17 Pages are specific to the practice with a further 9 dedicated to the legal implications.

Anyone who owns a dog even if not in Wales, should have a look at this, and as said l will try and find the link in the Assembly itself.

This is the introduction, and l think it relatively safe to say that when the codes do become active in England, all the codes will be written as such.

Dog code 2007 Draft 
CODE OF PRACTICE FOR THE WELFARE OF DOGS​Preface 

The aim of this code is to help you to look after your dog properly. Under the Animal Welfare Act 2006 ("the Act"), if you own or are responsible for an animal, you have a legal duty to take reasonable steps to ensure its welfare needs are met. This code explains what you need to do to meet the standard of care the law requires. 
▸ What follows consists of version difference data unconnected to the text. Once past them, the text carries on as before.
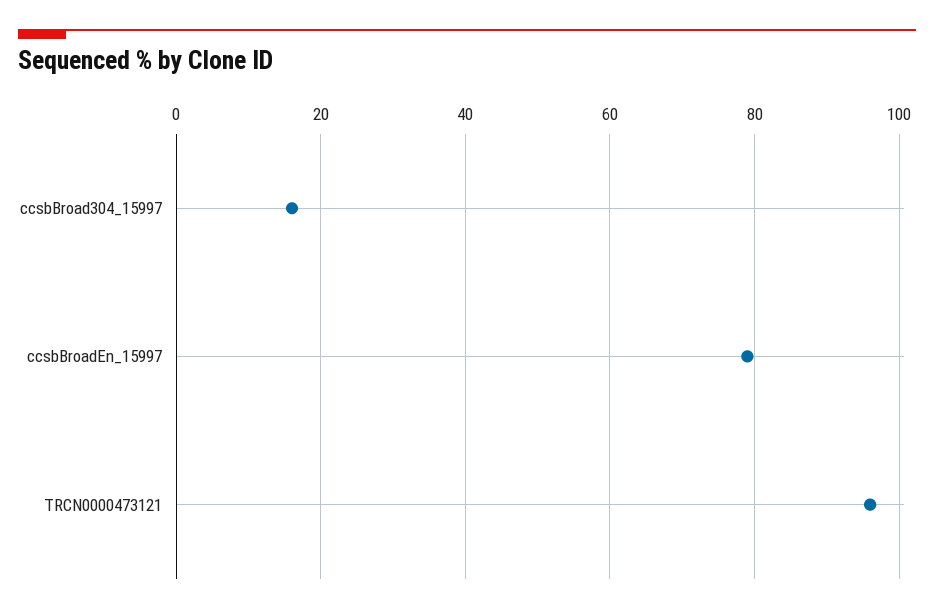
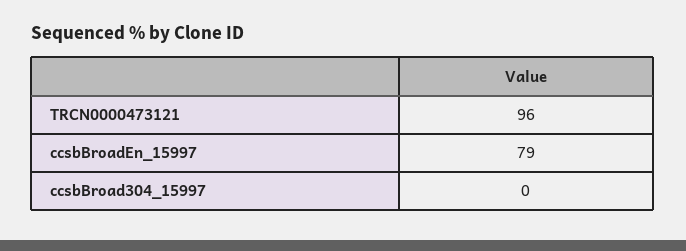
  {
-   "ccsbBroad304_15997": 15,
+   "ccsbBroad304_15997": 0,
    "ccsbBroadEn_15997": 79,
    "TRCN0000473121": 96
  }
If you are a parent or guardian of a child less than 16 years old, you are responsible for any animal that child is in charge of or owns. 

Breach of a provision of the code is not an offence in itself, but if proceedings are brought against you for a welfare offence under the Act, the court may take into account the extent to which you have complied with the code in deciding whether you have committed an offence or have met the required standard of care. You should also be aware that failure to meet your ‘duty of care’ may cause unnecessary suffering, leading to the more serious offence of cruelty under the Act. 

The code features information shown in shaded boxes which highlight and summarise the guidance in sections 1 to 5. 

You will also find reference in the code to ‘pet care specialists’. These are people who, through qualification or experience, can provide expert advice on welfare and some aspects of health for one or more types of pet animal. Examples are animal behaviourists, veterinary nurses and dedicated welfare organisations. 

To find out more about the Animal Welfare Act 2006, your responsibilities under it, and other legislation relating to dogs, see Appendix 1 at the end of this code. For further links, including links to other sources of information, see Appendix 2. 

You should be aware that the legislation cited in the code and Appendix 1 is correct at the date of issue but may be subject to subsequent change. 
This preface is not part of the code but is intended to explain its purpose and broad aims. Similarly Appendix 1, which provides information on the relevant legal requirements and Appendix 2, which lists some additional sources of information, are not part of the code itself. 

Date issued: December 2007 

Rory Matier
*


----------